October NFP employment came in at 150K (below consensus 180K), private NFP at 99K (vs 158K consensus). Here’s the picture of business cycle indicators followed by the NBER’s BCDC, along with S&PGMI’s (nee Macroeconomic Advisers) monthly GDP:
Figure 1 [updated]: Nonfarm Payroll employment incorporating preliminary benchmark (dark blue), civilian employment (orange), industrial production (red), personal income excluding transfers in Ch.2017$ (green), manufacturing and trade sales in Ch.2017$ (black), consumption in Ch.2017$ (light blue), and monthly GDP in Ch.2017$ (pink), GDP (blue bars), all log normalized to 2021M11=0. Source: BLS via FRED, BLS preliminary benchmark, Federal Reserve, BEA 2023Q2 third release incorporating comprehensive revisions, S&P Global/IHS Markit (nee Macroeconomic Advisers, IHS Markit) (11/1/2023 release), Atlanta Fed (11/1/2023 release), and author’s calculations.

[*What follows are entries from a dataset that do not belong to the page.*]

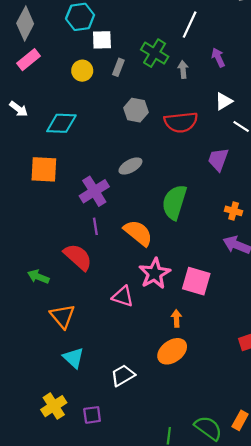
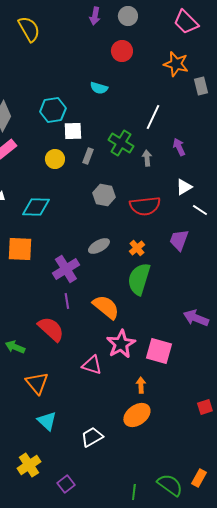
orange cross: (234, 211) -> (137, 248), moved, turned 35
purple square: (92, 415) -> (66, 484), moved, turned -30

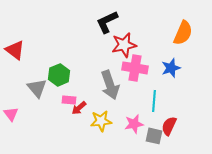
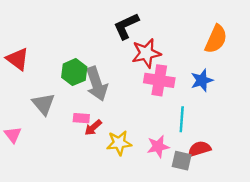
green hexagon: (59, 75) -> (74, 72), moved
gray arrow: (110, 85) -> (97, 84), moved
red semicircle: (169, 126) -> (199, 149), turned 48

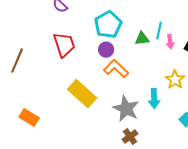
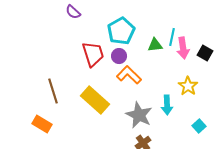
pink arrow: (170, 42) -> (183, 48), size x1.5
red trapezoid: (64, 45) -> (93, 54), moved
brown line: (17, 61) -> (53, 91), moved, turned -40

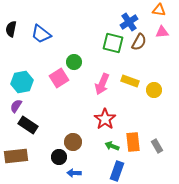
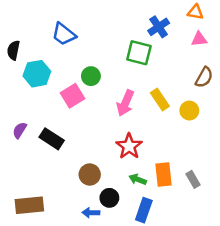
black semicircle: (11, 29) -> (13, 50), moved
blue trapezoid: (41, 34) -> (64, 34), moved
brown semicircle: (139, 42) -> (204, 77), moved
yellow rectangle: (130, 81) -> (160, 99), turned 36
cyan hexagon: (22, 82) -> (37, 74), moved
black rectangle: (28, 125) -> (52, 139), moved
brown rectangle: (16, 156) -> (29, 205), moved
black circle: (59, 157) -> (109, 198), moved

There is some thought that the civilian employment (CPS) series peaks before the CES nonfarm payroll employment series does. Over the last four recessions this has been true twice (using the data available at the time) . So, the decline in the civilian employment might be taken as an indicator of recession, even if it does not predict economic actvity vere well.
Note that while civilian employment as measured by the CPS fell slightly, the employment series adjusted to the NFP concept rose in October. Here are the alternative series:
Figure 2: NFP employment incorporating preliminary benchmark calculated by author (bold blue), Philadelphia Fed early benchmark (red), household employment adjusted to conform to NFP concept (tan), and QCEW covered employment adjusted by Census X-13 by author (green), all in thousands, seasonally adjusted. Source: BLS via FRED, Philadelphia Fed, BLS, BLS-QCEW, and author’s calculations.
That being said, two indicators not followed by the NBER are suggestive. First the real-time Sahm Indicator.
Source: FRED, accessed 11/3/2023.
The October reading is 0.33, where 0.50 is the threshold for a recession call.
Rashad Ahmed calls my attention to heavy truck sales. As I pointed out in this post, heavy truck sales are a pretty good coincident indicator of recessions (certainly more so than VMT or gasoline supplied).
Figure 3: Heavy truck sales, in millions, SAAR (black). NBER defined peak-to-trough recession dates shaded gray. Source: Census via FRED, NBER.
Sales are down about 16% from the most recent peak in May. Year-on-year growth in sales is 0%. For now, the estimated probability for recession in October is 8%. By way of contrast, in the 2007 recession, the y/y change was about 30% when the recession started.
So, maybe no recession in October (although all variables weill be revised), but these two (coincident) indicators are moving in that direction.